Desarmação, por Júnia Puglia

06 de janeiro, 2017

O que eu queria mesmo é que os homens e mulheres que tentam justificar o que aconteceu tivessem a oportunidade de se desarmar e refletir profundamente sobre a impossibilidade da violência como instrumento de construção de alguma coisa, sobre os sofrimentos terríveis impostos pelas desigualdades de poder nas relações afetivas, sobre homens e mulheres que consideram parceiros e filhos como suas propriedades e, portanto, disponíveis à sua vontade, sem qualquer preocupação com construção de relacionamento, afeto, respeito e compartilhamento.

A temporada de fim de ano foi tranquila e relaxada. Cercada de pessoas amáveis, num clima de serena celebração, encerrei 2016 em paz. Aliás, no plano pessoal, não posso reclamar dele.

No primeiro de janeiro, passei pela notícia do massacre em Campinas, vi do que se tratava e mudei de assunto na mesma hora. Não comentei com ninguém, já sabendo que em algum momento viria à tona. Enrolei o quanto pude, até que retomei a frequência às redes sociais e aos sites de notícias.

Num enredo planejado em detalhes, Sidney invadiu a festa familiar de Isamara armado, matou quem viu pela frente, inclusive João Victor, o filho de oito anos, e a si mesmo. Seguiu-se uma avalanche de reações estarrecidas, consternadas, indignadas por motivos vários, e acusações, justificativas, explicações, psicologia barata, ofensas, além de incríveis, mas nada surpreendentes, tentativas de proteger o assassino e responsabilizar a ex-mulher, que “deve ter aprontado muito” e “o feminismo” por toda a desgraça.

(O suicídio como fecho dramático é um clássico nestas situações-limite. Porém, para o bem e a preservação da vida de muita gente, esta lógica deveria ser invertida. Se já estava decidido pelo autor, que fosse a abertura, e não o encerramento da cena.)

Posso gastar aqui muitos parágrafos lamentando o acontecido e discorrendo sobre os efeitos nefastos do machismo e a escalada do ódio e da violência, alimentados por ideias fascistas travestidas de senso comum. Posso passar horas tentando explicar o quanto Isamara, João Victor e todos os que ali perderam a vida foram vítimas de um homem, como tantos outros, incapaz de lidar com o fato de que as mulheres têm o direito de buscar seus direitos, de se livrar de relações abusivas e violentas e viver em paz. As pessoas que normalmente me leem concordarão comigo, endossarão meus argumentos, considerarão que estarei prestando um serviço relevante, e eu confirmarei minha sensação de pessoa de bem, que escolheu o lado certo.

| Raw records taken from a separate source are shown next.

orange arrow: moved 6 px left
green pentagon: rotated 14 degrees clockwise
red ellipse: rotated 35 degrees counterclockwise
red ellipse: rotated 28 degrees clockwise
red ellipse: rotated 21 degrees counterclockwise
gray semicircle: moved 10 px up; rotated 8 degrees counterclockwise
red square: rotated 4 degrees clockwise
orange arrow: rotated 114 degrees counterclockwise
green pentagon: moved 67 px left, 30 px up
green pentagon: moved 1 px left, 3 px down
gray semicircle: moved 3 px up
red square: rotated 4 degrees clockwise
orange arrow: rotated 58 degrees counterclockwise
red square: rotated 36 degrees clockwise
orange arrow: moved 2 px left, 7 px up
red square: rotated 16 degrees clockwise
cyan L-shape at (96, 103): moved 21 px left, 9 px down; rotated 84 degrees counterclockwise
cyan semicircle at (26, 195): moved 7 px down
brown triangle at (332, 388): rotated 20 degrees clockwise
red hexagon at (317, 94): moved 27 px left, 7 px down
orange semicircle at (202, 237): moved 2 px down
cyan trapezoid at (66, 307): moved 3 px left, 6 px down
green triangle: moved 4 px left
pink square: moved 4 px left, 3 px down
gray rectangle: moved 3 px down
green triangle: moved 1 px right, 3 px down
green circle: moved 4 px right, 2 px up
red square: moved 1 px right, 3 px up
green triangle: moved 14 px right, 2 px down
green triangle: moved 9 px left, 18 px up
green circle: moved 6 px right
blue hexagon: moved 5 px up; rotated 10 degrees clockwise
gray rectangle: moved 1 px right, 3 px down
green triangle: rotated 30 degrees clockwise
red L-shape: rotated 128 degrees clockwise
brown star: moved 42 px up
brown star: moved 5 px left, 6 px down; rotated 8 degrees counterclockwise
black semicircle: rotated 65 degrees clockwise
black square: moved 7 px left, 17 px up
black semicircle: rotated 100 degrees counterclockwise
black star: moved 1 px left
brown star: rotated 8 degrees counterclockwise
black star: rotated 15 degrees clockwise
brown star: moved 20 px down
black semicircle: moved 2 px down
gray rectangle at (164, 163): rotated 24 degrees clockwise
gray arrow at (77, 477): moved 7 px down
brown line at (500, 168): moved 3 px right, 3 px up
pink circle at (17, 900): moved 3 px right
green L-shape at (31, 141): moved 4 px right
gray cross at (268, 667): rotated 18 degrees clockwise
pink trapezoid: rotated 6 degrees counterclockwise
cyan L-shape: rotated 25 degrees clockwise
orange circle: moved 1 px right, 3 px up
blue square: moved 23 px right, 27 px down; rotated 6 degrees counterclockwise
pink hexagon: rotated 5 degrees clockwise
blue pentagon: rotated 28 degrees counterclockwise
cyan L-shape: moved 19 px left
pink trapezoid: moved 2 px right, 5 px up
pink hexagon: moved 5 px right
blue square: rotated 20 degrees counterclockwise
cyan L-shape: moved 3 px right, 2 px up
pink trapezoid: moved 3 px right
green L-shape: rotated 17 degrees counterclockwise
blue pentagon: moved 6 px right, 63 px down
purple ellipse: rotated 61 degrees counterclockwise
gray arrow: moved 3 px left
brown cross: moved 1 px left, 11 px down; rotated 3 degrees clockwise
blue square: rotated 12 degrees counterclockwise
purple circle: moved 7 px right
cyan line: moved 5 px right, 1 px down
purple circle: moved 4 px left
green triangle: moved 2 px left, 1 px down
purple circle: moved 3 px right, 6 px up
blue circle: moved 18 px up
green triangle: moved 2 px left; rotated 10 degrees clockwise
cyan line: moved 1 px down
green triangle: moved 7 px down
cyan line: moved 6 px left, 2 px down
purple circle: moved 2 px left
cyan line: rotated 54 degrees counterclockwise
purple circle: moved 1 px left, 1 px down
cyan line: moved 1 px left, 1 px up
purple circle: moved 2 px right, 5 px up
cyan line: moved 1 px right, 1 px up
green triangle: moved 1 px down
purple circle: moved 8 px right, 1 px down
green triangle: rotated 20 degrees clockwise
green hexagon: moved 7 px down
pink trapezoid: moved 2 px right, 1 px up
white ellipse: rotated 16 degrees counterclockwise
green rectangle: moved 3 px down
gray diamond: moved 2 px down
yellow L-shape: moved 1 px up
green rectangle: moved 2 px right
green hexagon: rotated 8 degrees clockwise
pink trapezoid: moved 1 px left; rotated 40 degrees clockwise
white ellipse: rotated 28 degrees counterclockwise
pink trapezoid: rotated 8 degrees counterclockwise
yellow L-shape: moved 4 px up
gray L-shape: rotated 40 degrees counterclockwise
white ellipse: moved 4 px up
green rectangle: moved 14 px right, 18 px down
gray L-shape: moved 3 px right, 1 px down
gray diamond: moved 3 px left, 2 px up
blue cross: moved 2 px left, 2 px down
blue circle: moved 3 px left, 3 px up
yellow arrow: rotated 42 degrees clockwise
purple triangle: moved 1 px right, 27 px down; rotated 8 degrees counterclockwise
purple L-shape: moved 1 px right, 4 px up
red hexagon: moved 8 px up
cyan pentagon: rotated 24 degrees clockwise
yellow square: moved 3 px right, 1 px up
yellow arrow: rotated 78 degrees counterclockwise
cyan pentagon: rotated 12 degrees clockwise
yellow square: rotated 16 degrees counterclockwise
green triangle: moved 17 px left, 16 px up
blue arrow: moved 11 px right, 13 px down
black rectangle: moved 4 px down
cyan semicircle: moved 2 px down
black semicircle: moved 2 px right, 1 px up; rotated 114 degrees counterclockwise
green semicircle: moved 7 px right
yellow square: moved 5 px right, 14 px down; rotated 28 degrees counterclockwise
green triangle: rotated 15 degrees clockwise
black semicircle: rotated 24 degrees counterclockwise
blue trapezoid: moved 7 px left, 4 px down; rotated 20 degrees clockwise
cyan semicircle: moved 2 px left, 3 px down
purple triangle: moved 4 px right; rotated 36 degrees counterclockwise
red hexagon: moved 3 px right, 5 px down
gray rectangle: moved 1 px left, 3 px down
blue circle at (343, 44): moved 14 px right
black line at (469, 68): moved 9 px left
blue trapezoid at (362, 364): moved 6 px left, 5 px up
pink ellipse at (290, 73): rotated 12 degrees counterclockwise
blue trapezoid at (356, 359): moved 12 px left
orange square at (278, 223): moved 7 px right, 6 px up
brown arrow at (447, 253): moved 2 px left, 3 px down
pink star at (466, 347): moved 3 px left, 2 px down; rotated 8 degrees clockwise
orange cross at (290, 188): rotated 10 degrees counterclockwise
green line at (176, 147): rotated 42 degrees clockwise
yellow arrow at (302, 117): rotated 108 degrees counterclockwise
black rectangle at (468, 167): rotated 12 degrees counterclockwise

Mas o que eu queria mesmo é que os homens e mulheres que tentam justificar o que aconteceu tivessem a oportunidade de se desarmar e refletir profundamente sobre a impossibilidade da violência como instrumento de construção de alguma coisa, sobre os sofrimentos terríveis impostos pelas desigualdades de poder nas relações afetivas, sobre homens e mulheres que consideram parceiros e filhos como suas propriedades e, portanto, disponíveis à sua vontade, sem qualquer preocupação com construção de relacionamento, afeto, respeito e compartilhamento.

Queria que líderes religiosos parassem de instigar seus seguidores contra o inimigo errado, porque quem de fato destrói a família e os seus valores são a iniquidade, a violência, a tirania, a hipocrisia, o desamor e o desrespeito. Queria que nas escolas se pudesse falar abertamente sobre o direito de todas as pessoas a controlar a própria vida e a denunciar a violência e os abusos sexuais praticados em tantas famílias, e muitas outras coisas, que no imaginário coletivo pertencem ao território amaldiçoado do politicamente correto, mas que na verdade são os pilares da construção da saúde e da harmonia individual e familiar. Queria que o Estado exercesse de fato o seu papel de garantir os direitos e proteger a vida de todas as pessoas, e deixasse de lado o mimimi e o palavrório. Queria que as empresas passassem do lero dos programas de equidade de gênero para a formação de ambientes de trabalho que levassem a sério esses programas.

Tomara os que enchem a rede com insultos às mulheres e às feministas lessem este breve texto e tantos outros que foram escritos nos últimos dias, e refletissem sobre eles. Acho pouco provável. O que temos tido, desde que a internet facilitou enormemente a expressão individual, são certezas e opiniões despejadas em cascata, em lugar da discussão, do argumento e da reflexão. Mas isto não pode, não vai durar para sempre.